Thursday, March 31, 2005

My respect for Chomsky has now slipped even further

I used to be a great admirer of Noam Chomsky. Upon making my personal shift toward libertarianism, I found myself still appreciating much of his contributions to subjects such as media criticism and American imperialism despite his nonsense about wanting to increase statism to rid society of problems created by statism (d'oh!). Needless to say, I was very disappointed when I came across Frank Spieser's article about Chomsky over at LRC.

Conscription is essentially a euphemism for coerced exploitation or, in other words, slavery. Why the hell is Chomsky, a man who claims to be a promoter of peace who is firmly opposed to exploitation, willing to advocate increased exploitation of a coercive nature to achieve some desired result? Not only does this seem to resemble what BK Marcus refers to as the samsara fallacy, but it is flat out objectionable simply on the grounds of actually being ok with the idea of people being forced against their will to engage in atrocious behavior, an idea atrocious in and of itself.

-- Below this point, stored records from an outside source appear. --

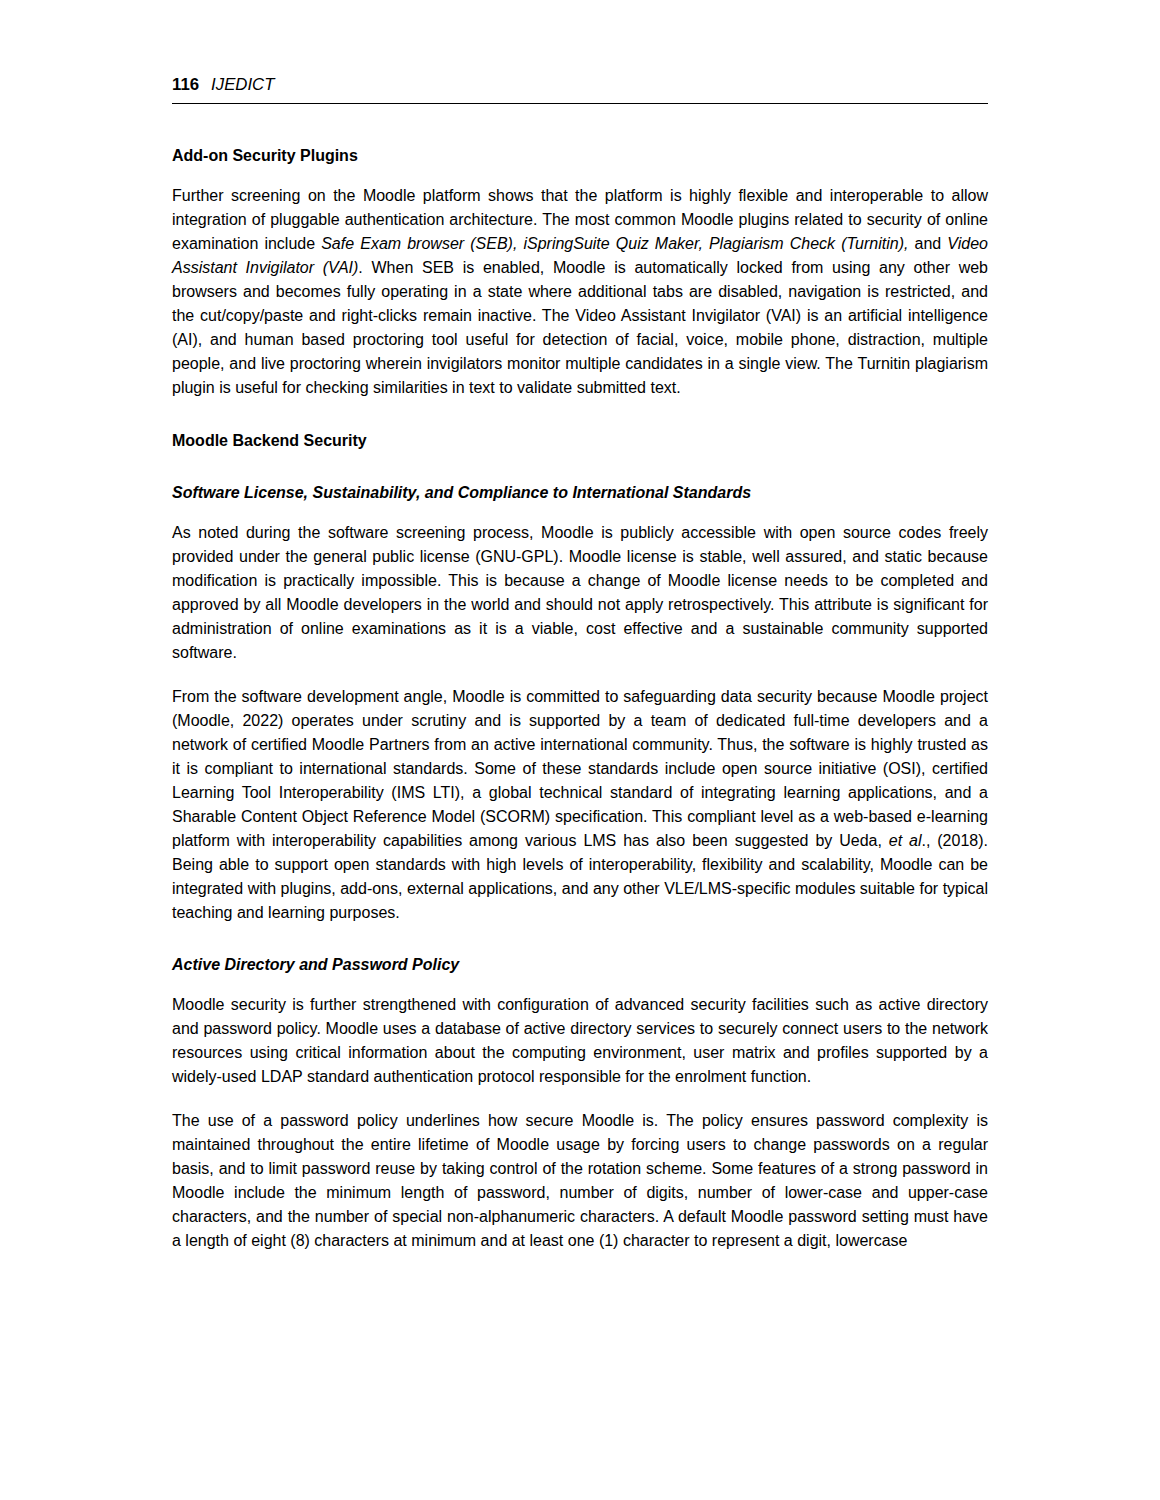116 IJEDICT
Add-on Security Plugins
Further screening on the Moodle platform shows that the platform is highly flexible and interoperable to allow integration of pluggable authentication architecture. The most common Moodle plugins related to security of online examination include Safe Exam browser (SEB), iSpringSuite Quiz Maker, Plagiarism Check (Turnitin), and Video Assistant Invigilator (VAI). When SEB is enabled, Moodle is automatically locked from using any other web browsers and becomes fully operating in a state where additional tabs are disabled, navigation is restricted, and the cut/copy/paste and right-clicks remain inactive. The Video Assistant Invigilator (VAI) is an artificial intelligence (AI), and human based proctoring tool useful for detection of facial, voice, mobile phone, distraction, multiple people, and live proctoring wherein invigilators monitor multiple candidates in a single view. The Turnitin plagiarism plugin is useful for checking similarities in text to validate submitted text.
Moodle Backend Security
Software License, Sustainability, and Compliance to International Standards
As noted during the software screening process, Moodle is publicly accessible with open source codes freely provided under the general public license (GNU-GPL). Moodle license is stable, well assured, and static because modification is practically impossible. This is because a change of Moodle license needs to be completed and approved by all Moodle developers in the world and should not apply retrospectively. This attribute is significant for administration of online examinations as it is a viable, cost effective and a sustainable community supported software.
From the software development angle, Moodle is committed to safeguarding data security because Moodle project (Moodle, 2022) operates under scrutiny and is supported by a team of dedicated full-time developers and a network of certified Moodle Partners from an active international community. Thus, the software is highly trusted as it is compliant to international standards. Some of these standards include open source initiative (OSI), certified Learning Tool Interoperability (IMS LTI), a global technical standard of integrating learning applications, and a Sharable Content Object Reference Model (SCORM) specification. This compliant level as a web-based e-learning platform with interoperability capabilities among various LMS has also been suggested by Ueda, et al., (2018). Being able to support open standards with high levels of interoperability, flexibility and scalability, Moodle can be integrated with plugins, add-ons, external applications, and any other VLE/LMS-specific modules suitable for typical teaching and learning purposes.
Active Directory and Password Policy
Moodle security is further strengthened with configuration of advanced security facilities such as active directory and password policy. Moodle uses a database of active directory services to securely connect users to the network resources using critical information about the computing environment, user matrix and profiles supported by a widely-used LDAP standard authentication protocol responsible for the enrolment function.
The use of a password policy underlines how secure Moodle is. The policy ensures password complexity is maintained throughout the entire lifetime of Moodle usage by forcing users to change passwords on a regular basis, and to limit password reuse by taking control of the rotation scheme. Some features of a strong password in Moodle include the minimum length of password, number of digits, number of lower-case and upper-case characters, and the number of special non-alphanumeric characters. A default Moodle password setting must have a length of eight (8) characters at minimum and at least one (1) character to represent a digit, lowercase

Spieser does a pretty good job of tearing Chomsky to shreds here, at least from a somewhat libertarian perspective. Additional criticism can be found in Jacob Levich's article "Chomsky and Conscription" (via Counterpunch). Levich picks up the slack when it comes to Chomsky's assertion that what he calls "citizens armies" (a term I abhor) would be against the best interests of the top command. An example of Levich's response:
What's significant here is that fascist Italy introduced universal conscription precisely for the purpose of facilitating colonial expansion. So did imperial Japan. And once you let Asia into the equation, Chomsky's argument truly collapses. The 1930s and 1940s saw several of the most brutal colonial wars in history, including the Rape of Nanking and comparably horrific episodes during Japanese invasions of Southeast Asia and Korea. Throughout WWII numerous sideshow conflicts were conducted across the globe as the big powers vied to pick off colonial assets. All this was accomplished with draft armies.

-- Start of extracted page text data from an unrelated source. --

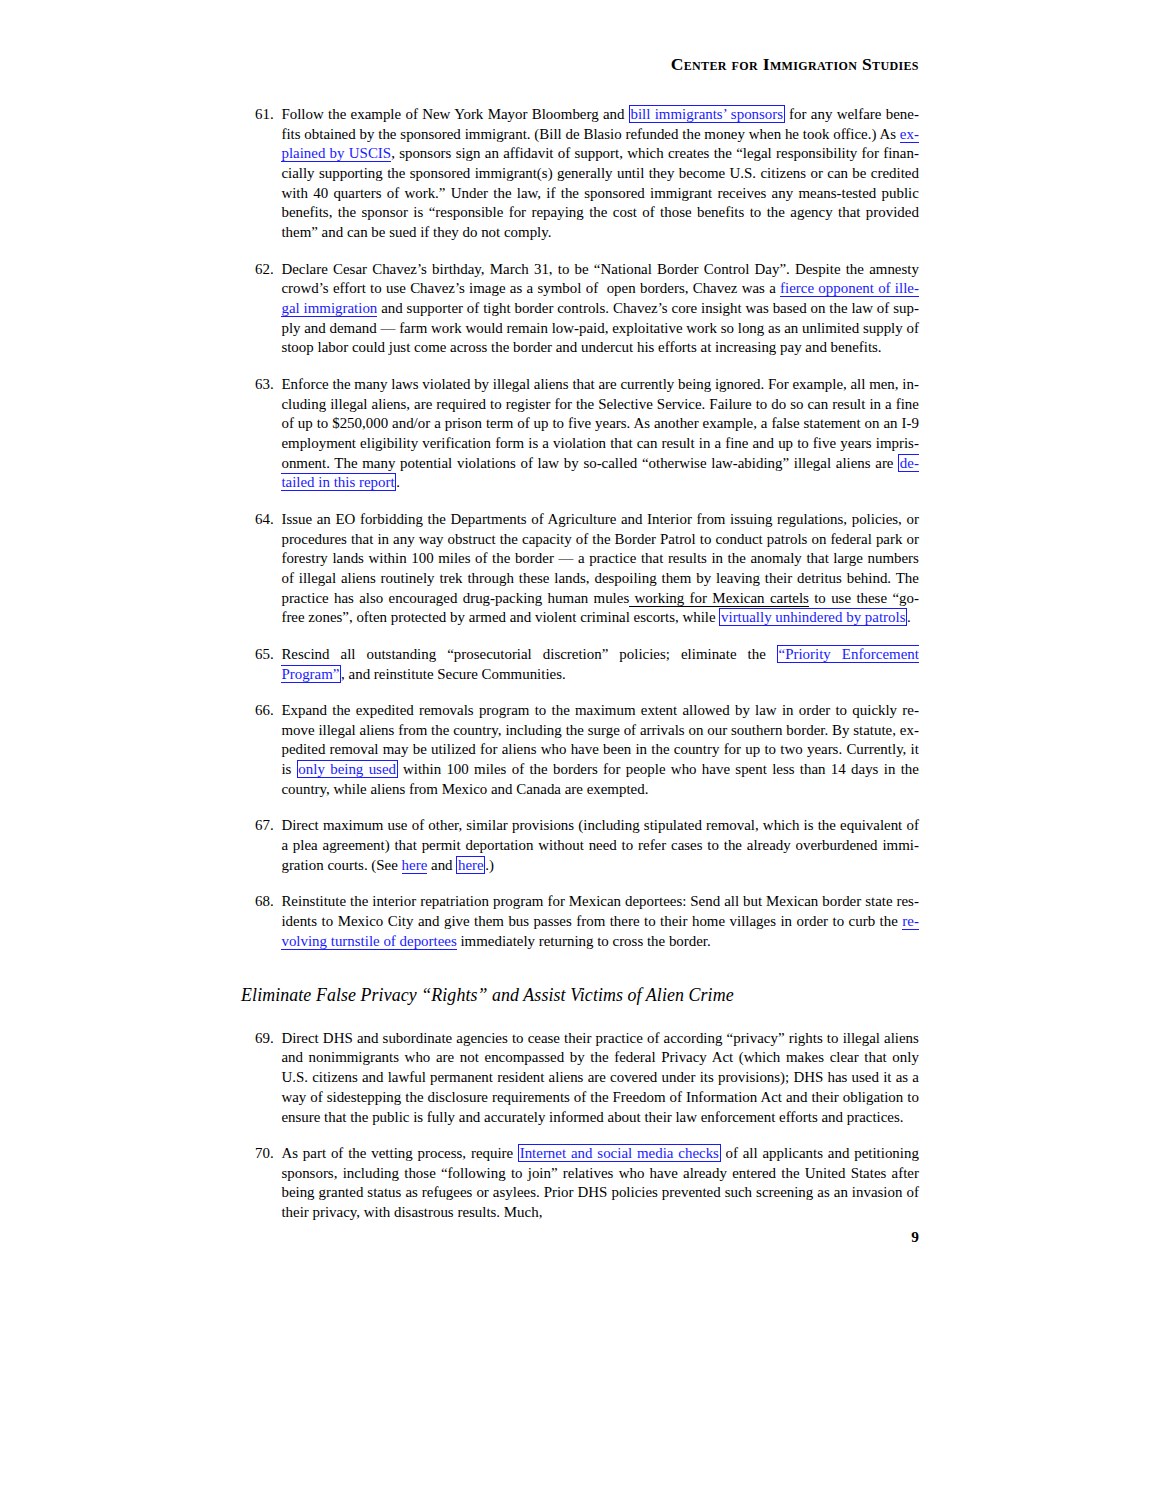Center for Immigration Studies
61. Follow the example of New York Mayor Bloomberg and bill immigrants’ sponsors for any welfare benefits obtained by the sponsored immigrant. (Bill de Blasio refunded the money when he took office.) As explained by USCIS, sponsors sign an affidavit of support, which creates the “legal responsibility for financially supporting the sponsored immigrant(s) generally until they become U.S. citizens or can be credited with 40 quarters of work.” Under the law, if the sponsored immigrant receives any means-tested public benefits, the sponsor is “responsible for repaying the cost of those benefits to the agency that provided them” and can be sued if they do not comply.
62. Declare Cesar Chavez’s birthday, March 31, to be “National Border Control Day”. Despite the amnesty crowd’s effort to use Chavez’s image as a symbol of open borders, Chavez was a fierce opponent of illegal immigration and supporter of tight border controls. Chavez’s core insight was based on the law of supply and demand — farm work would remain low-paid, exploitative work so long as an unlimited supply of stoop labor could just come across the border and undercut his efforts at increasing pay and benefits.
63. Enforce the many laws violated by illegal aliens that are currently being ignored. For example, all men, including illegal aliens, are required to register for the Selective Service. Failure to do so can result in a fine of up to $250,000 and/or a prison term of up to five years. As another example, a false statement on an I-9 employment eligibility verification form is a violation that can result in a fine and up to five years imprisonment. The many potential violations of law by so-called “otherwise law-abiding” illegal aliens are detailed in this report.
64. Issue an EO forbidding the Departments of Agriculture and Interior from issuing regulations, policies, or procedures that in any way obstruct the capacity of the Border Patrol to conduct patrols on federal park or forestry lands within 100 miles of the border — a practice that results in the anomaly that large numbers of illegal aliens routinely trek through these lands, despoiling them by leaving their detritus behind. The practice has also encouraged drug-packing human mules working for Mexican cartels to use these “go-free zones”, often protected by armed and violent criminal escorts, while virtually unhindered by patrols.
65. Rescind all outstanding “prosecutorial discretion” policies; eliminate the “Priority Enforcement Program”, and reinstitute Secure Communities.
66. Expand the expedited removals program to the maximum extent allowed by law in order to quickly remove illegal aliens from the country, including the surge of arrivals on our southern border. By statute, expedited removal may be utilized for aliens who have been in the country for up to two years. Currently, it is only being used within 100 miles of the borders for people who have spent less than 14 days in the country, while aliens from Mexico and Canada are exempted.
67. Direct maximum use of other, similar provisions (including stipulated removal, which is the equivalent of a plea agreement) that permit deportation without need to refer cases to the already overburdened immigration courts. (See here and here.)
68. Reinstitute the interior repatriation program for Mexican deportees: Send all but Mexican border state residents to Mexico City and give them bus passes from there to their home villages in order to curb the revolving turnstile of deportees immediately returning to cross the border.
Eliminate False Privacy “Rights” and Assist Victims of Alien Crime
69. Direct DHS and subordinate agencies to cease their practice of according “privacy” rights to illegal aliens and nonimmigrants who are not encompassed by the federal Privacy Act (which makes clear that only U.S. citizens and lawful permanent resident aliens are covered under its provisions); DHS has used it as a way of sidestepping the disclosure requirements of the Freedom of Information Act and their obligation to ensure that the public is fully and accurately informed about their law enforcement efforts and practices.
70. As part of the vetting process, require Internet and social media checks of all applicants and petitioning sponsors, including those “following to join” relatives who have already entered the United States after being granted status as refugees or asylees. Prior DHS policies prevented such screening as an invasion of their privacy, with disastrous results. Much,
9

Typically during the modern era, the draft has not hindered but aided imperialist designs. Universal conscription originated in Europe with the French Revolution, but it was Napoleon who first saw how a "citizen's army" could be exploited as an overwhelming military asset -- one which he put to use in conquering most of the European continent. His colonial war in Spain -- the original guerilla war -- was fought, with relentless brutality, by conscripted troops.

And like I mentioned earlier, I abhor Chomsky reference to conscripted armies as being "citizens armies". Levich may not have wanted to dwell on such a euphemism, but I will for a moment. I certainly like to think of myself as being "for the people" and being in favor of "putting people before profits", which is why I have a problem with Chomsky's use of "citizens armies". Since when does a state institution represent the people, especially one rooted in slavery? (no euphemisms from me) The Chinese government still refers to itself as the "Peoples' Republic of China", but I'm willing to bet that the people aren't in charge, nor do they admire those who are in charge. The government ain't the people, dammit!


Blogger born to run said...

This shows what I consider Chomsky's (and many other socialist thinkers) biggest fault: He fails to respect individual rights. Although Chomsky, and the left in general, offer many good views (being anti-war, opposing the "morality police") their ultimate flaw is failing to recognize that freedom can only occur when individuals are free.

8:54 PM  
Blogger Isis said...

You are spot on in your critique here, but I think the reasoning for anti-war activists supporting the draft is something like this. Right now, only those who had joined the military by choice (overwhelmingly poor and often minority) are fighting the administration's wars. The people making the decision to go to war are largely the wealthy. If their kids were drafted, they might be more cautious about starting wars.

In addition to the problems you raise, this thinking carries the usual kind of idealistic problem. I.e., what evidence do we really have that if a rich kid--say the son of George H. W. Bush--were drafted, he would serve?